TASK. Within the material below, tally every line that holds the word "source", then give the tally and nothing more.
※
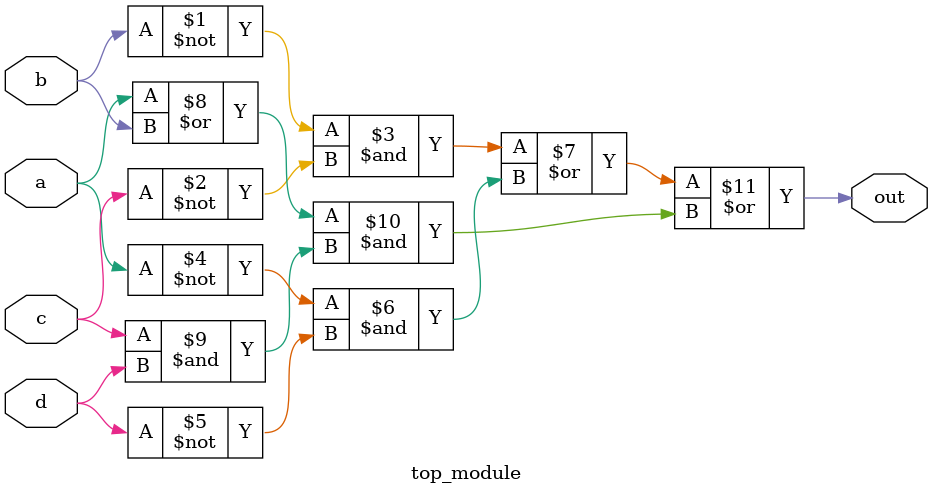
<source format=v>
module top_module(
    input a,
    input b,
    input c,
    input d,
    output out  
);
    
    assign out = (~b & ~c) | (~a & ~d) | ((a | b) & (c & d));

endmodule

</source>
※
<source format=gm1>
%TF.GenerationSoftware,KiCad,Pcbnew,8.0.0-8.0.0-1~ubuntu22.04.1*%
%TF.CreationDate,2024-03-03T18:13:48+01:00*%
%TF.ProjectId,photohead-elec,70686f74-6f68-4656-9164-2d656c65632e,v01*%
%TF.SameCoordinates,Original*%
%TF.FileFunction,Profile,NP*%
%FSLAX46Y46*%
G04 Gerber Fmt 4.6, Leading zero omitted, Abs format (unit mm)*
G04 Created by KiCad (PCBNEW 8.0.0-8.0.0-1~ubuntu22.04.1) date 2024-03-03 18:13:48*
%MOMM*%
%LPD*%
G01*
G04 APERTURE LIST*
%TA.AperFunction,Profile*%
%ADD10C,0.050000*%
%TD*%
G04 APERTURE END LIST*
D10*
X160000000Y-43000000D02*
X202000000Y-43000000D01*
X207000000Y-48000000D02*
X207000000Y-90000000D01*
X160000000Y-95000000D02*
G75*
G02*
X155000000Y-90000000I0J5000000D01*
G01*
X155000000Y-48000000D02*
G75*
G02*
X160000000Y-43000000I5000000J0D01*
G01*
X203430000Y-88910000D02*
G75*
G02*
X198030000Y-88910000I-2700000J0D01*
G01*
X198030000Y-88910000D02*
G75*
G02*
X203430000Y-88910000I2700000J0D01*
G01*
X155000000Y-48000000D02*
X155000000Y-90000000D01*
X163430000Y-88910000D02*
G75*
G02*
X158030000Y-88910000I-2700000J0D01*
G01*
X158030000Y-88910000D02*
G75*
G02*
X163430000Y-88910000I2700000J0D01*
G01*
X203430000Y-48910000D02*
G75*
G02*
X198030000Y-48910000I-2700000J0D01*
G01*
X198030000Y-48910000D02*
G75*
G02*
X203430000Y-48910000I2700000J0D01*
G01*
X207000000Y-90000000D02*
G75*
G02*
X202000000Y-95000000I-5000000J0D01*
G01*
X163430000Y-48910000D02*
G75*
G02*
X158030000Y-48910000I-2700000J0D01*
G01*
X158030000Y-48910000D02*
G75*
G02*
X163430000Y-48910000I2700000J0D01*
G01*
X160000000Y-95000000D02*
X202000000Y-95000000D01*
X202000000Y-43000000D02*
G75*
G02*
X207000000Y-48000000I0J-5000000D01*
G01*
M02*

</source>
※
SOLUTION. 4